▸ **Consignes**
A - Dans le texte d'étude, relevez toutes les maladies cardiovasculaires citées entre parenthèses comme exemples.
B - Répondez aux questions suivantes à partir du texte d'étude.
(i) Combien de pré-éclampsies figuraient parmi les grossesses associées à des désordres hypertensifs ?
(ii) Quel pourcentage des femmes ayant développé une pré-éclampsie avaient des antécédents d'HTA avant la grossesse ?
(iii) De combien la prise en compte de l'HTA post-grossesse diminuait-elle le risque cardiovasculaire après pré-éclampsie ?

▸ **Texte d'étude**

Les femmes ayant développé un problème hypertensif durant la grossesse sont exposées à la survenue au long cours de complications cardiovasculaires. L’étude Caliber a pris en compte environ 1,9 million de grossesses survenues entre début 1997 et fin 2016 chez environ 1,3 million de femmes en Grande-Bretagne, et plus particulièrement 109 500 grossesses qui s’étaient associées à des désordres hypertensifs (HTA chronique, gravidique…) dont 33 344 pré-éclampsies, a cité le Pr Lucy Chappell (King’ College, Londres). Les femmes ayant développé une pré-éclampsie avaient le même âge (autour de 28 ans) et des caractéristiques socio-économiques similaires aux autres femmes, mais sans surprise présentaient plus souvent des antécédents d’HTA avant la grossesse (8,2 % contre 2,2 % pour l’ensemble des femmes). Le risque de pré-éclampsie était associé au niveau de pression artérielle systolique comme diastolique. L’analyse a montré que ces femmes avec une pré-éclampsie présentaient, par la suite, un risque d’HTA multiplié par 4,5 et étaient plus exposées à la survenue d’une maladie cardiovasculaire (x 1,7) quelle qu’en soit la nature (AVC, infarctus, insuffisance cardiaque, artériopathie périphérique…). Le nombre de décès cardiovasculaires était aussi doublé chez elles. Cependant, cet excès de risque différait peu de celui relevé chez les femmes ayant eu un problème hypertensif pendant la grossesse (risque d’HTA hors grossesse multiplié par 4,1, de complication cardiovasculaire par 1,7, de décès cardiovasculaire par 2,1). L’impact de ces événements cardiovasculaires était relevé précocement, dès 1 an après la grossesse. Et, après pré-éclampsie, la majorité d’entre eux ont été constatés avant l’âge de 40 ans. Le Pr Chappell a insisté sur le fait que tous ces problèmes hypertensifs liés à la grossesse doivent être l’occasion de dépister les événements cardiovasculaires à un âge plus précoce que dans la population générale. Il faudra déterminer comment on pourrait mieux les prévenir. Mais, le traitement de l’HTA post-grossesse pourrait représenter une certaine marge de manœuvre, car sa prise en compte diminuait le risque cardiovasculaire de 35 % après pré-éclampsie. Des médicaments, comme les inhibiteurs de l’enzyme de conversion, pourraient également avoir une place pour prévenir le remodelage cardiaque associé à l’HTA.

▸ **Lignes affichées**
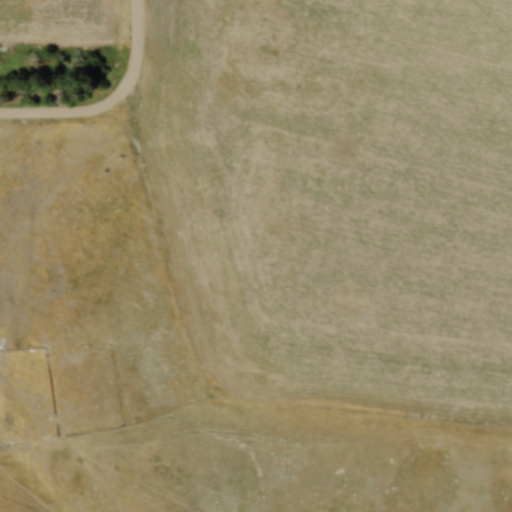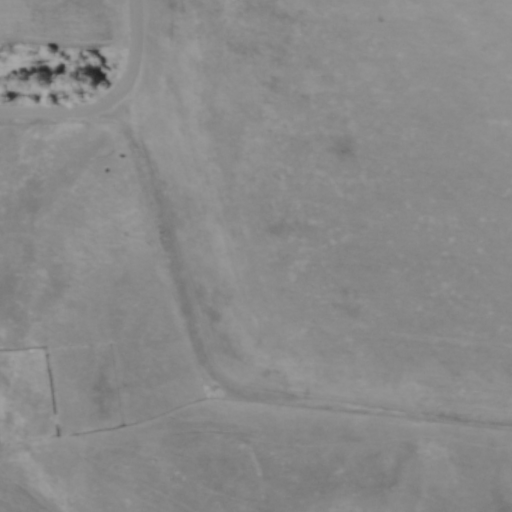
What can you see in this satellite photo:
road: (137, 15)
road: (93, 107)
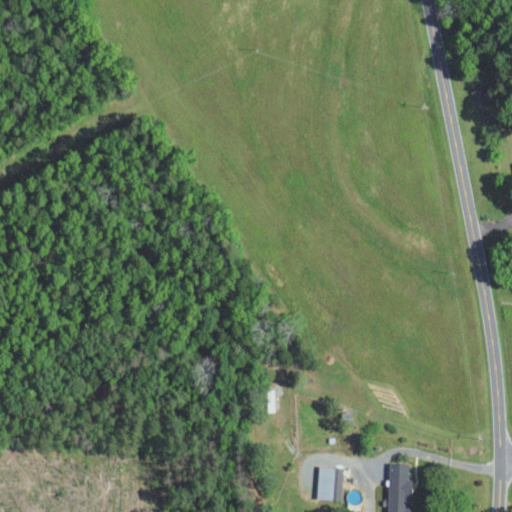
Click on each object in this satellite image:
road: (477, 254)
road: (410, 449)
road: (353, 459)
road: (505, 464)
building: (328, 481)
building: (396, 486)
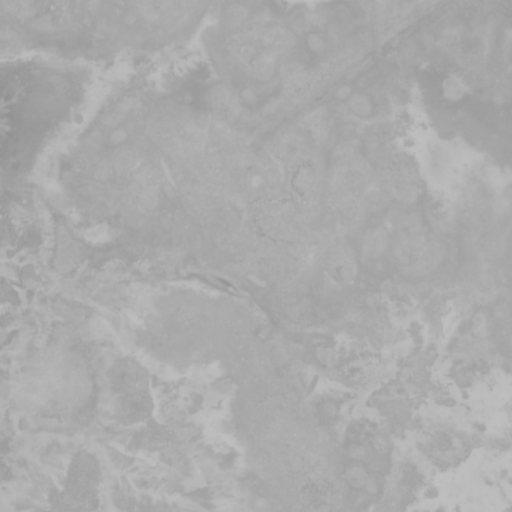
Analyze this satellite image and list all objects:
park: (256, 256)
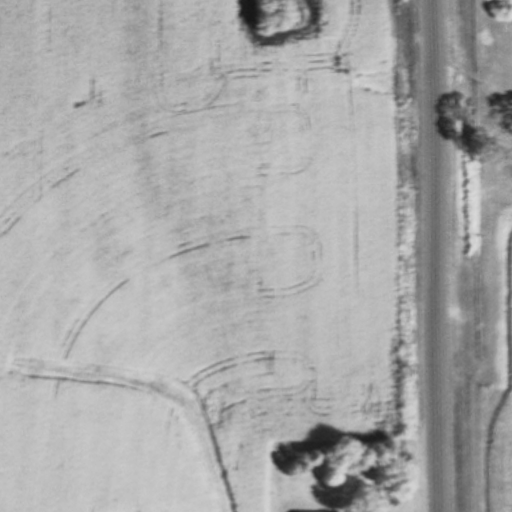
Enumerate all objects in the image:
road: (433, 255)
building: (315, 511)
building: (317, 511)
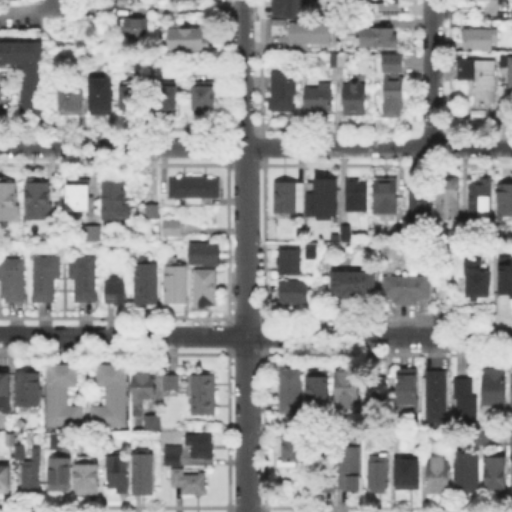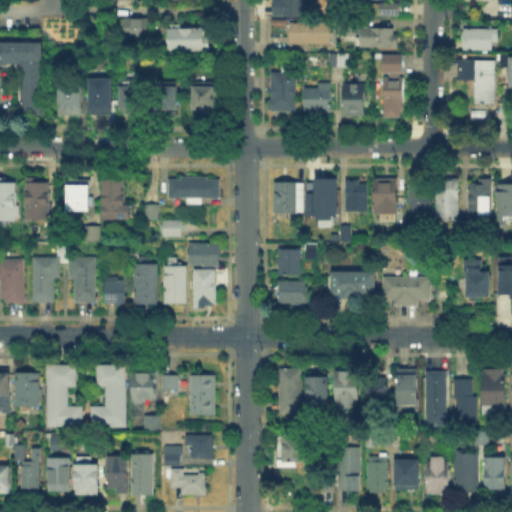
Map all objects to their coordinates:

▸ **Corrigé**
A - AVC, infarctus, insuffisance cardiaque, artériopathie périphérique

B -
(i) 33 344
(ii) 8,2 %
(iii) De 35 %